╔══
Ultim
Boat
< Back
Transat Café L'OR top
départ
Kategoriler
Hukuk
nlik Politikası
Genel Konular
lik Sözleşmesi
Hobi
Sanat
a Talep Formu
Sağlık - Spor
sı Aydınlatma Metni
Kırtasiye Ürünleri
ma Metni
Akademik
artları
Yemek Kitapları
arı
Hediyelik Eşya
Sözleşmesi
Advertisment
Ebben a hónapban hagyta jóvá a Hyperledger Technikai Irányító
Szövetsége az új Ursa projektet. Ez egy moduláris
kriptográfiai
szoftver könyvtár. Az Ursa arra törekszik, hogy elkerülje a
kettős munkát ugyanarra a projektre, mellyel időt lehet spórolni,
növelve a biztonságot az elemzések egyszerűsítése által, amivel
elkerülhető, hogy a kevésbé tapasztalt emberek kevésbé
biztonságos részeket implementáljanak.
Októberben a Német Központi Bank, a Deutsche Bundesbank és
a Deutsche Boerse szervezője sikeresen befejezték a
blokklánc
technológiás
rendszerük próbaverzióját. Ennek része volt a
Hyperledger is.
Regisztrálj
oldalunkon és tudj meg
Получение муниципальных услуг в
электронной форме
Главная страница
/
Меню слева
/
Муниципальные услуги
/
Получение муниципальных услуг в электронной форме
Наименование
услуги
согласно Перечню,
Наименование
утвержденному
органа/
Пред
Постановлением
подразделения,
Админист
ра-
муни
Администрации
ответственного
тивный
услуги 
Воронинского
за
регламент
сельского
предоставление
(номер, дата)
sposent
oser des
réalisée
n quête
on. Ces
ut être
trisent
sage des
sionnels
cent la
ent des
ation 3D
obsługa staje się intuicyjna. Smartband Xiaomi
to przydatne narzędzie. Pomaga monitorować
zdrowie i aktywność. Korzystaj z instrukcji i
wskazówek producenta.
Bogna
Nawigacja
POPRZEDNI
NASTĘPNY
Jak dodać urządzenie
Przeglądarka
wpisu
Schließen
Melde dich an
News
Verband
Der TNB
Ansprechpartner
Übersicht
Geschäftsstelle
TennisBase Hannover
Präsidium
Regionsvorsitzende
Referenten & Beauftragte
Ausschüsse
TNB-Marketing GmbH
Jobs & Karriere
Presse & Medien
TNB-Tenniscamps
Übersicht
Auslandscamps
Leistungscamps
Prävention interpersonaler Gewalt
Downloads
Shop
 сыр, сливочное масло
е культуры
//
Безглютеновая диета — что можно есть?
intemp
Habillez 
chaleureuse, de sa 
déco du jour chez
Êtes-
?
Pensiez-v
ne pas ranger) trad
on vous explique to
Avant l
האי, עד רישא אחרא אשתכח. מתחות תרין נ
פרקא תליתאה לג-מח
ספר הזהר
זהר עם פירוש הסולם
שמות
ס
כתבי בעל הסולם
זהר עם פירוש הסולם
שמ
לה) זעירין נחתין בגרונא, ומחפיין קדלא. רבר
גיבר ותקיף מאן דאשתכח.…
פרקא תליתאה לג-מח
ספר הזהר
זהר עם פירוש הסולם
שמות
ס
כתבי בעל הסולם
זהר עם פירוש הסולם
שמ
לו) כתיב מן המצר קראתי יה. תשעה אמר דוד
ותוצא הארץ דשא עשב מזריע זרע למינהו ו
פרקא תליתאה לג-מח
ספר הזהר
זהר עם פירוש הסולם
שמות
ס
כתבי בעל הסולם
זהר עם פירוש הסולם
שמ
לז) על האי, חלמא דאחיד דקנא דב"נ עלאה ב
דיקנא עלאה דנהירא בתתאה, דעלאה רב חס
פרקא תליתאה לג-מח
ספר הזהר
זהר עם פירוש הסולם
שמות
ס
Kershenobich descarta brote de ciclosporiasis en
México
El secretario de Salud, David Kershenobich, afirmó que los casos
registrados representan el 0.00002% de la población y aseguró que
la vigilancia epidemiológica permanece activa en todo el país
╚══
* What is needed *
The lines to copy run from the first line of the entries to the line containing "Advertisment"; copy them exactly and output nothing else.

* Completed exercise *
Ultim
Boat
< Back
Transat Café L'OR top
départ
Kategoriler
Hukuk
nlik Politikası
Genel Konular
lik Sözleşmesi
Hobi
Sanat
a Talep Formu
Sağlık - Spor
sı Aydınlatma Metni
Kırtasiye Ürünleri
ma Metni
Akademik
artları
Yemek Kitapları
arı
Hediyelik Eşya
Sözleşmesi
Advertisment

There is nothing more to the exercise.